Michael A. Wobbema is a Republican serving as a member of the North Dakota Senate from the 24th district. Elected in November 2020, he assumed office on December 1, 2020.

Education 
Wobbema earned a Bachelor of Arts degree in business administration and accounting from the University of North Dakota and a Master of Business Administration from the University of Mary.

Career 
From 1994 to 1998, Wobbema was the CFO of Mail Center Inc., a mail services company. From 1996 to 2001, he served as the branch chief of the National Guard Bureau Counterdrug Directorate.  From 2001 to 2008, he served as a commander in the North Dakota Air National Guard. He served as assistant adjunct general of the North Dakota National Guard and director of the North Dakota Flood Recovery Office. Since retiring from the Air Force as a colonel, he has worked as a church administrator and founded a farm services company. Wobbema was elected to the North Dakota Senate in November 2020 and assumed office on December 1, 2020.

Legislative Agenda

2023 Legislative Session 
During the 2023 legislative session, Wobbema sponsered bills related to higher education,  censorship, transphobia, and sanctuary cities.  

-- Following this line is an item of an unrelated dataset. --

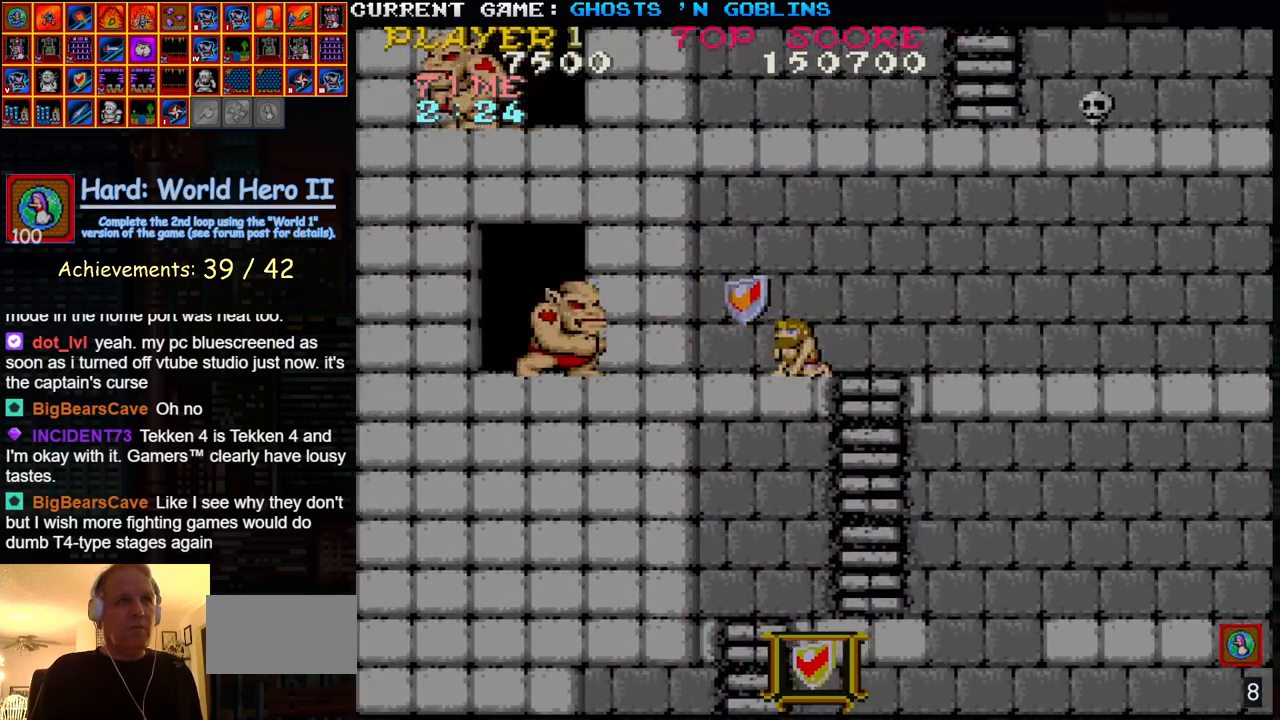
{"buttons": ["SQUARE"], "left_stick": "down", "events": [[100, "SQUARE", "down"], [167, "SQUARE", "up"], [283, "SQUARE", "down"], [333, "SQUARE", "up"], [450, "SQUARE", "down"]]}
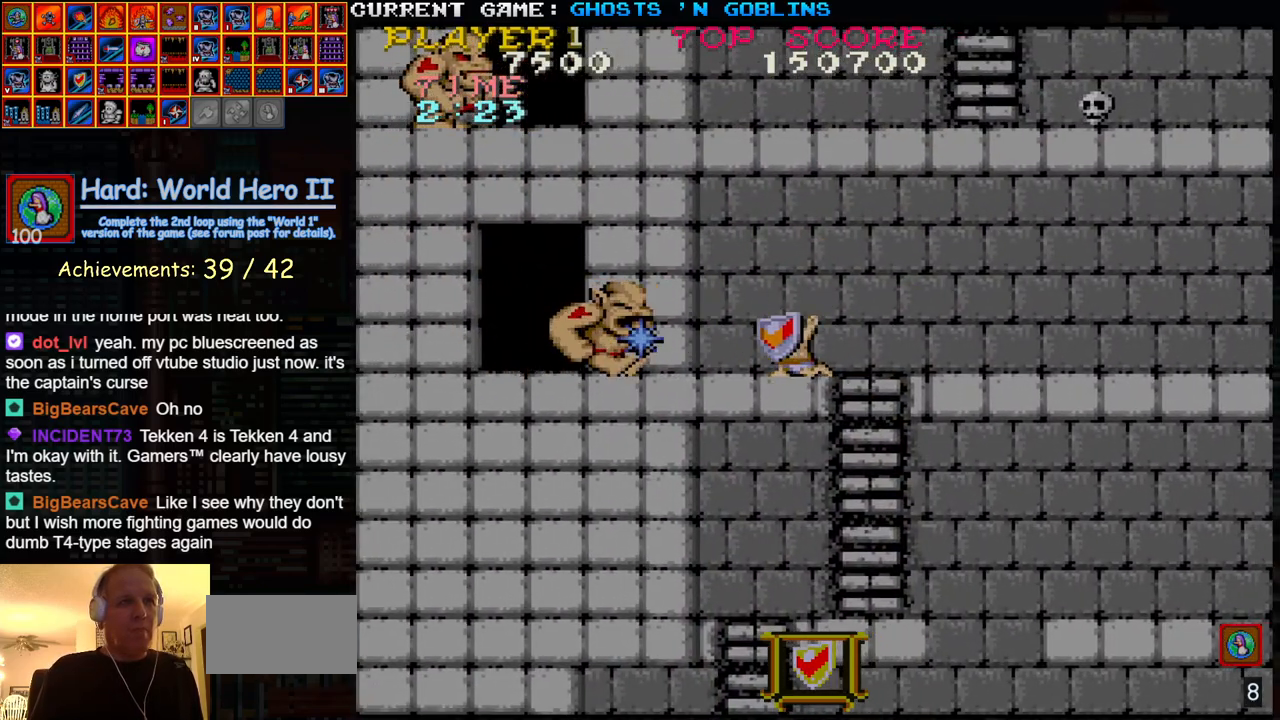
{"buttons": ["SQUARE"], "left_stick": "down", "events": [[17, "SQUARE", "up"], [117, "SQUARE", "down"], [183, "SQUARE", "up"], [300, "SQUARE", "down"], [367, "SQUARE", "up"], [483, "SQUARE", "down"]]}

Wobbema faced criticism when Reverend Dr. Leanne Simmons was praying over the Senate on February 8 when Senators Michael Wobbema (R-Valley City) and Janne Myrdal (R-Edinburg) turned their backs to her while she was saying “Creator of the universe and all people therein, You who formed humankind in Your image, placing them in this world in all their diversity — differing colors, genders, races, ethnicities and language. We praise You for the splendor of Your creation and the love that motivated Your hand on this Earth,”. Wobbema said they felt like they were being lectured because of the transgender bills that they would be voting on later this session. He added, “According to God’s word, people who are called to preach God’s word are held to a higher level of accountability.”

References 

Living people
University of North Dakota alumni
University of Mary alumni
Republican Party North Dakota state senators
People from Valley City, North Dakota
Year of birth missing (living people)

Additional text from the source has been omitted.